Andre de Ruyter’s Eskom corruption warnings investigated

Former Eskom CEO Andre de Ruyter’s warnings about endemic fraud and corruption at the power utility are now being investigated by the Special Investigating Unit (SIU).

De Ruyter warned about widespread malfeasance at Eskom in an explosive ENCA interview and his book, Truth to Power: My Three Years Inside Eskom.

He said Eskom was crippled by corruption on a staggering scale involving staff, contractors, crime syndicates, and high-profile politicians.

He highlighted numerous cases of brazen fraud and corruption at Eskom, including:

  • Fake fuel oil deliveries at the Tutuka power station which cost Eskom R100 million per month.
  • A corrupt tender awarded to Hitachi Power Africa to provide Medupi and Kusile with boiler units caused tremendous problems.
  • The supports attached to a pylon carrying power lines to Lethabo Power Station’s overland coal conveyor were cut.
  • The unlawful awarding of a contract to supply coal to Eskom’s Majuba power station to the Gupta-owned company Tegeta Exploration and Resources.
  • Good-quality coal needed to generate electricity at the coal-fired plants was replaced by poor-quality ‘discard coal’.
  • A person cut through a conveyor belt that fed coal into the boilers. That had led to significant disruption.
  • Widespread corruption related to equipment ordering and warehousing at Eskom power stations.

Many politicians and others questioned De Ruyter’s warnings as part of it came from a private intelligence report compiled by George Fivaz Forensic and Risk (GFFR).

Investigative journalist Jacques Pauw claimed the report “contained no facts” and was “effectively worthless”.

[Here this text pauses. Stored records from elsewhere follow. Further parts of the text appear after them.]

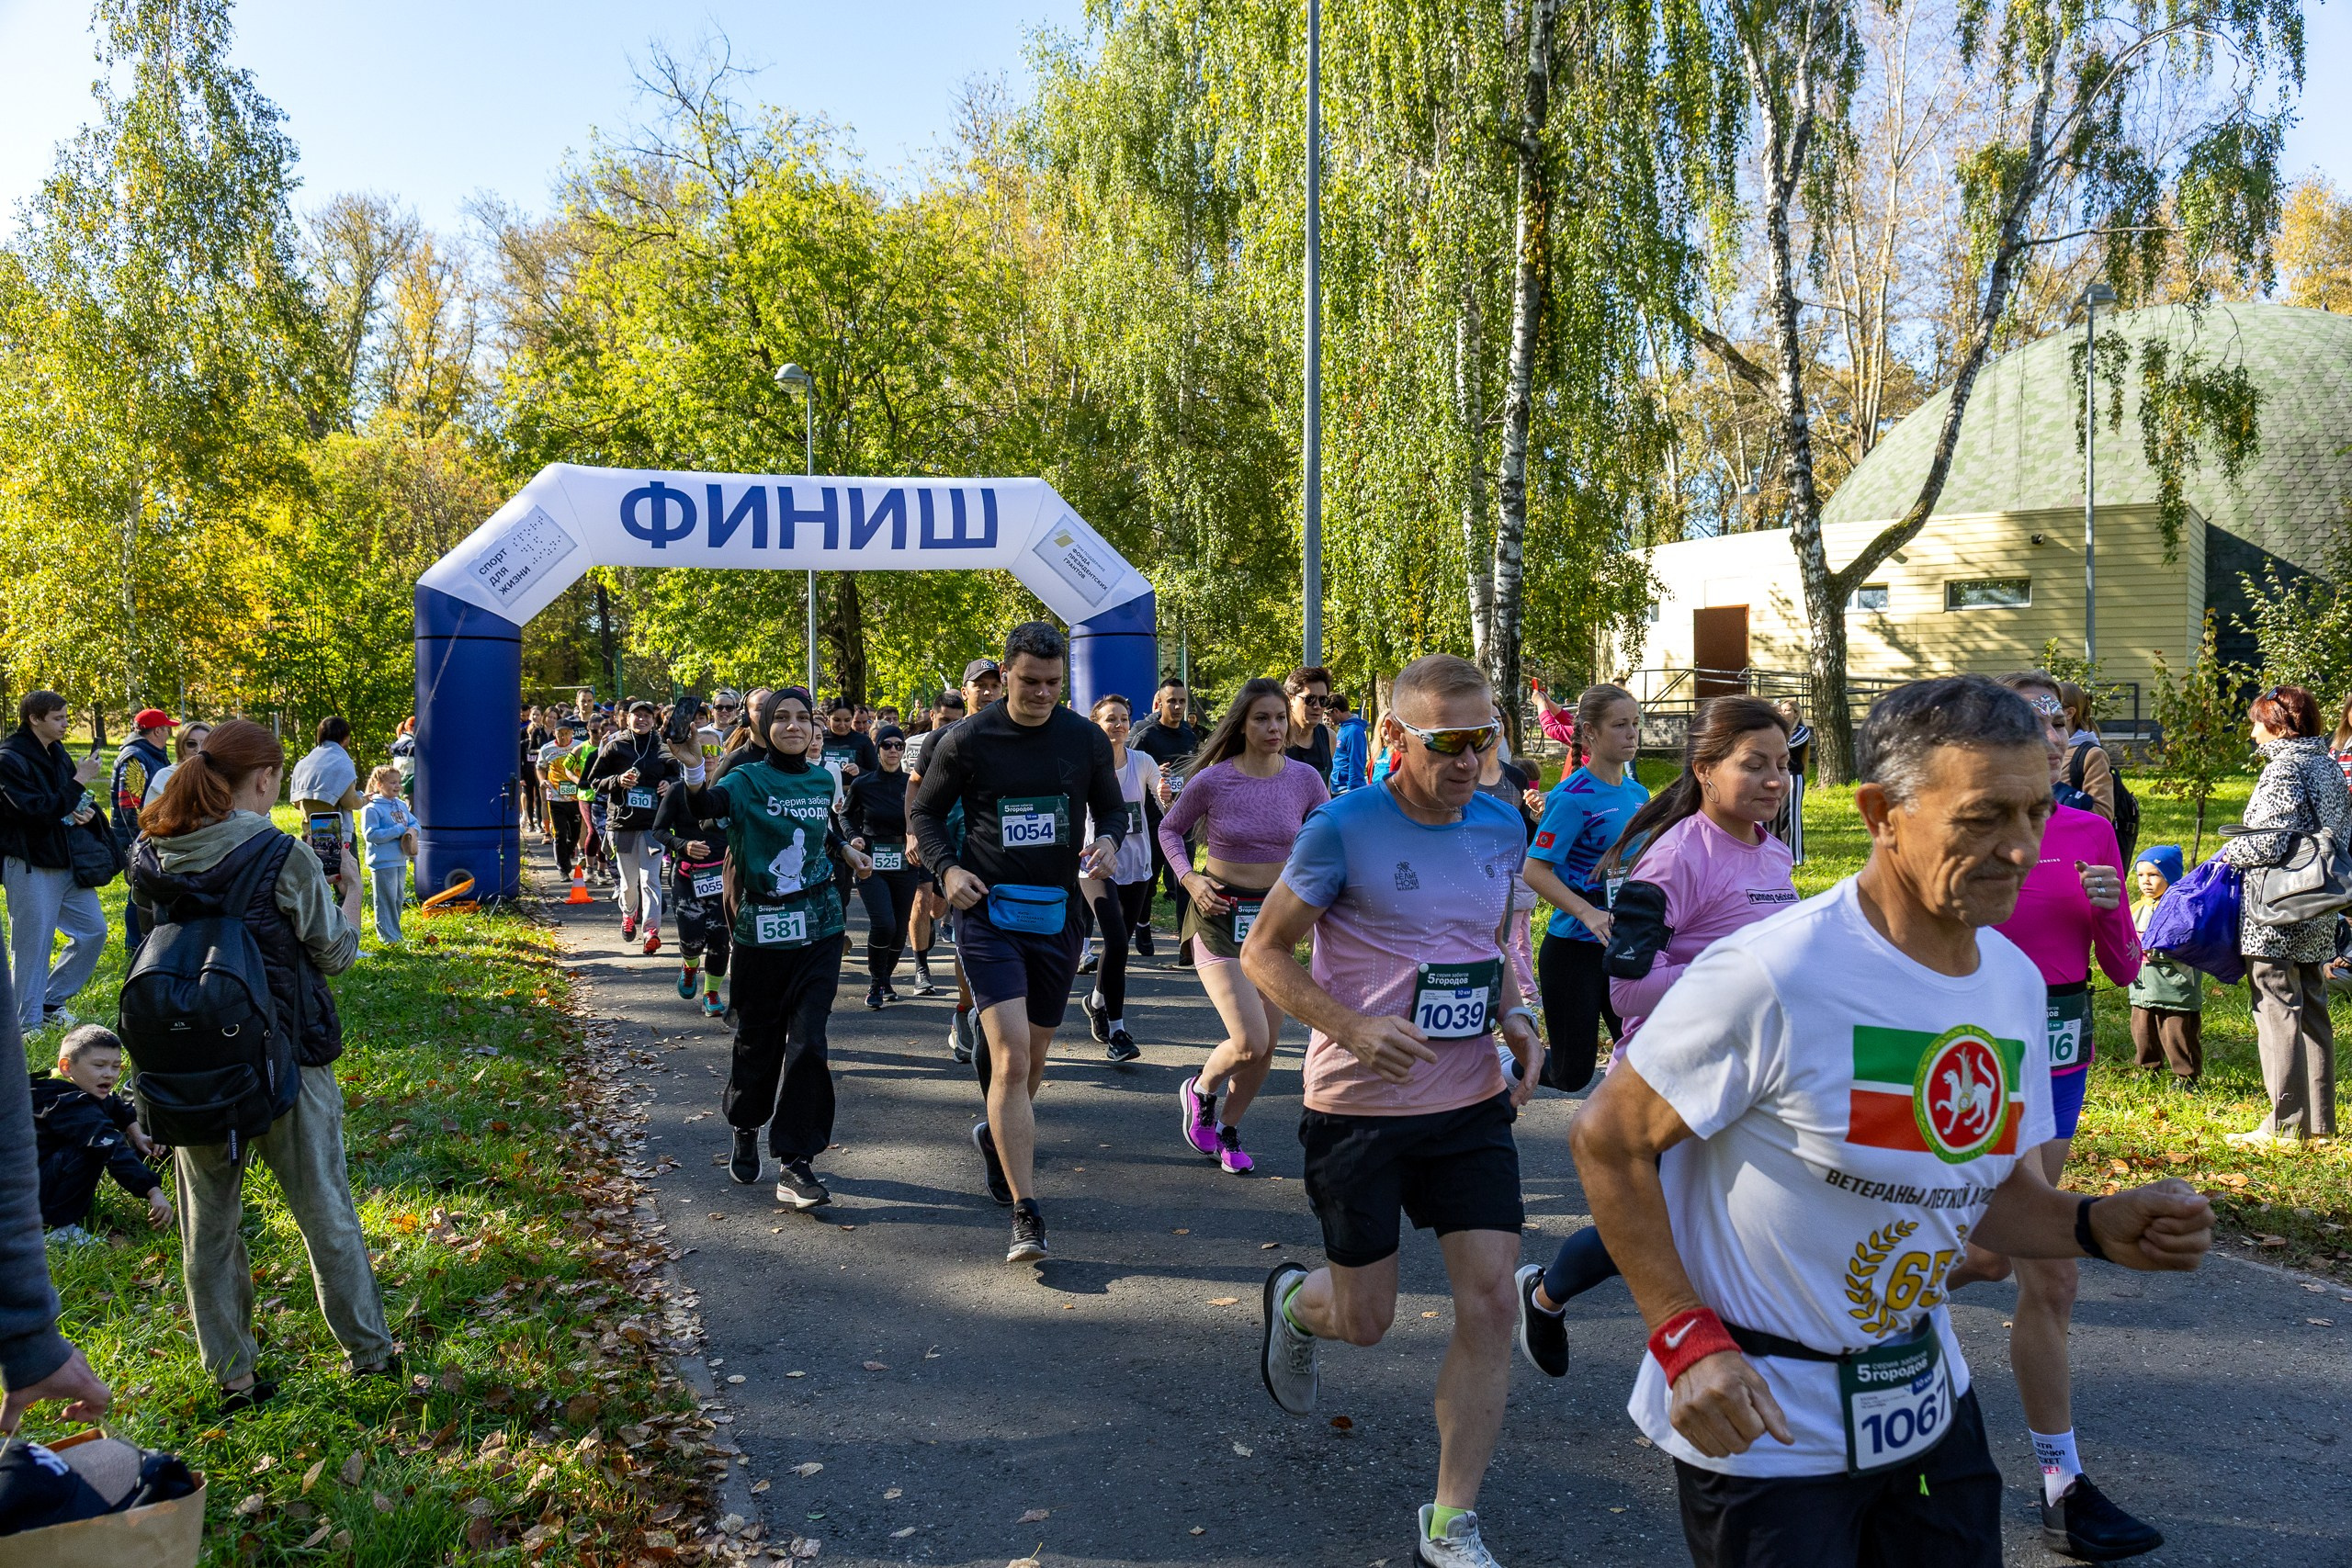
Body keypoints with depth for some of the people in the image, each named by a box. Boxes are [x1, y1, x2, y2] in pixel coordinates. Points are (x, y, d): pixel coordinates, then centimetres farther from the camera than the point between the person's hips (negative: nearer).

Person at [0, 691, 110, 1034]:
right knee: (32, 944, -2)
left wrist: (85, 811, 0)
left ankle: (51, 1002, 24)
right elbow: (38, 811, -23)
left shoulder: (57, 753, 12)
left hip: (67, 861, 8)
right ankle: (28, 1022, 9)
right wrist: (79, 781, -21)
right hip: (30, 866, -8)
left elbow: (70, 802, 23)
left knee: (94, 930, 11)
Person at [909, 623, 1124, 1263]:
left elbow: (1112, 807, 16)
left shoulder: (1087, 740, 2)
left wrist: (1109, 840, -6)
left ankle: (997, 1134, 48)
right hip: (988, 913, -4)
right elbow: (923, 809, 7)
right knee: (1011, 1055, -16)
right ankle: (1026, 1216, -14)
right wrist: (947, 868, -9)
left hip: (1058, 915, 4)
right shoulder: (967, 740, -4)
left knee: (1033, 1057, 16)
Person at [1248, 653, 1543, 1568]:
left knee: (1491, 1299, -3)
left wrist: (1515, 1020, -3)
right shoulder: (1344, 830, -15)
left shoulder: (1502, 826, 2)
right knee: (1366, 1321, 8)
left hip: (1472, 1103, 4)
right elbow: (1264, 953, -9)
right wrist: (1354, 1027, -24)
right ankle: (1294, 1300, 47)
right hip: (1359, 1106, -4)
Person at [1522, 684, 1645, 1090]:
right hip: (1574, 948, -7)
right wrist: (1589, 914, -29)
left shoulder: (1637, 794, 7)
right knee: (1570, 1074, 1)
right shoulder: (1574, 796, -16)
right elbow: (1534, 870, -19)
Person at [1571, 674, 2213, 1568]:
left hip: (1927, 1394, 7)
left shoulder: (2015, 980, 0)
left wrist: (2096, 1226, -7)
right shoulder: (1776, 974, -24)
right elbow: (1607, 1141, -17)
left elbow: (1986, 1183, 12)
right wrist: (1687, 1339, -22)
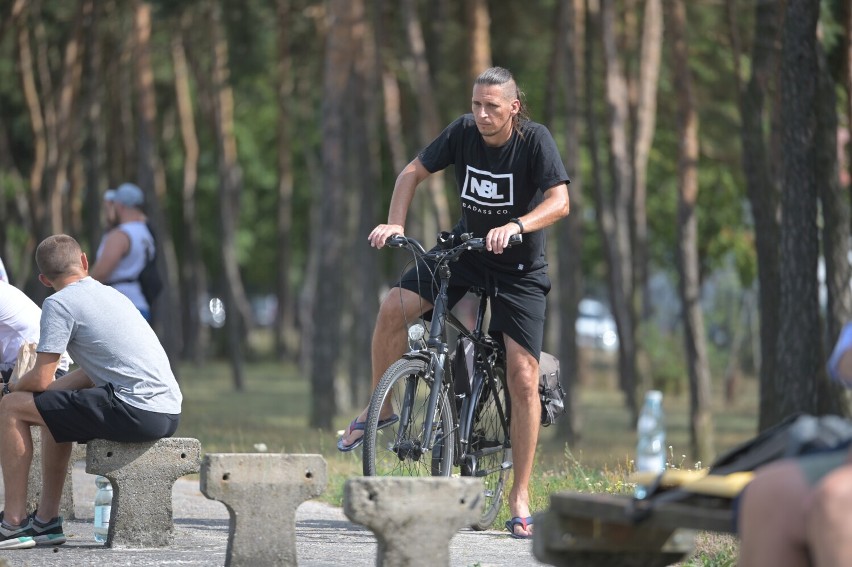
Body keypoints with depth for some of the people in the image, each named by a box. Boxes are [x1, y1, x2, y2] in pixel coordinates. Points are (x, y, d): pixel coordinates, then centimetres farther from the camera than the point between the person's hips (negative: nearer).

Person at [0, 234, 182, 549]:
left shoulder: (59, 304, -4)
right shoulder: (110, 294, 23)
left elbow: (40, 379, -7)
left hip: (137, 411, -9)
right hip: (169, 411, 9)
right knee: (54, 409, 30)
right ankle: (46, 521, 28)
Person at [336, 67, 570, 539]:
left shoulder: (534, 140, -19)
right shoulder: (463, 132, -10)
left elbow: (559, 201, -29)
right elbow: (413, 173, -1)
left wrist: (515, 226, -45)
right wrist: (395, 222, -17)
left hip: (518, 267, -3)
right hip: (465, 248, 3)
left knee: (523, 378, -11)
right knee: (393, 308, -20)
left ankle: (520, 496, -1)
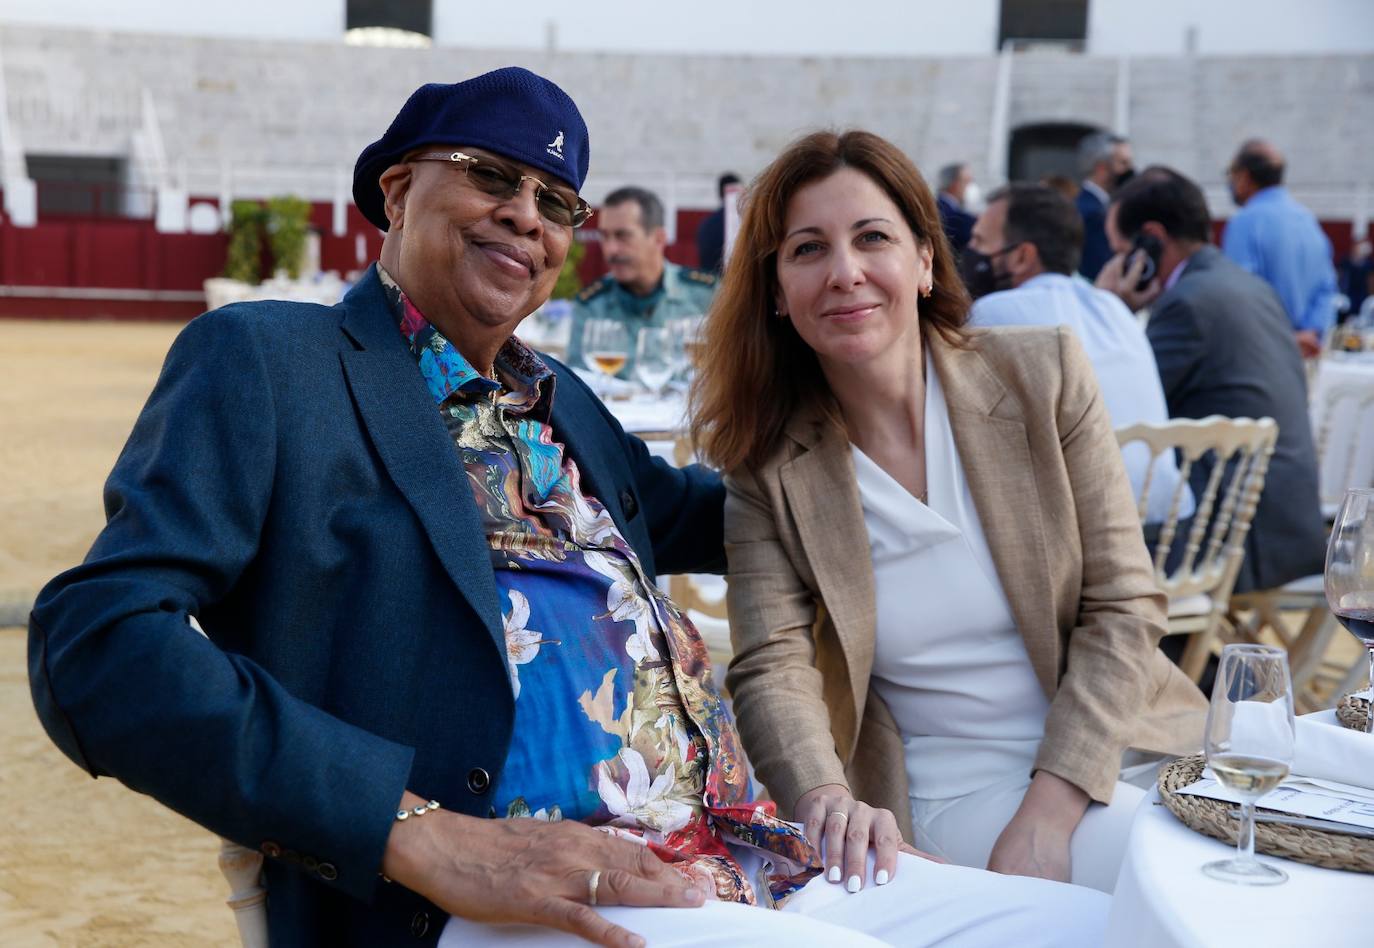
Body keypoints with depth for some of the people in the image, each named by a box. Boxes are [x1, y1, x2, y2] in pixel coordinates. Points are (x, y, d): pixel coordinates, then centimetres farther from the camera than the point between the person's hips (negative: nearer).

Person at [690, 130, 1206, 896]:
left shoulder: (1044, 373, -3)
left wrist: (1046, 815, -15)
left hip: (1115, 746, 3)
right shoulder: (770, 467, -4)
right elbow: (773, 670, -12)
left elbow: (1122, 608, -4)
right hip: (952, 797, -3)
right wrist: (827, 798, -34)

Eskom Chairman Mpho Makwana said De Ruyter hadn’t discussed the majority of his allegations with the board.

ANC secretary general Fikile Mbalula threatened legal action against De Ruyter for his allegations that senior ANC members were involved in Eskom corruption.

Cyril Ramaphosa
President Cyril Ramaphosa

However, De Ruyter is getting vindicated by the latest developments regarding fraud and corruption investigations at Eskom.

President Cyril Ramaphosa revealed that Eskom cancelled coal-supply agreements and construction contracts worth R11 billion rand as they crack down on crime at the power utility.

“There is currently an operational task team conducting investigations into allegations of alleged sabotage, fraud, corruption, and the theft of Eskom’s infrastructure,” he said.

The Special Investigating Unit (SIU) also revealed it was expanding its investigations into corruption at Eskom as it goes beyond employees to contractors and private companies.

SIU spokesperson Kaizer Kganyago said their investigations at Eskom are huge and constantly increasing as more is uncovered.

It has expanded its investigations into the supply of inferior coal to Eskom, causing damage to some of the utility’s equipment to secure repair contracts.

Conveyor belts at several coal power stations were also damaged to secure tenders to transport coal via trucks from different mines.

The construction of Eskom’s power stations, particularly Medupi and Kusile, is also under investigation.

Several private companies have been prosecuted, with Swiss-German engineering firm ABB the most notable. ABB paid R1.6 billion back to Eskom following successful prosecution.

Electricity Minister Kgosientsho Ramokgopa revealed that 2,147 criminal cases relating to Eskom had been reported to the police, with 1,586 under investigation and 126 arrests since April 2022.

Ramokgopa said it was clear that the destruction of infrastructure is not coincidental but rather it is orchestrated.

He added that investigations need to “go beyond the ordinary men to the main orchestrators and the brains behind the efforts to undermine electricity supply”.

These comments echo De Ruyter’s allegations of criminal syndicates and powerful politicians were behind malfeasance at Eskom, which damages the power utility.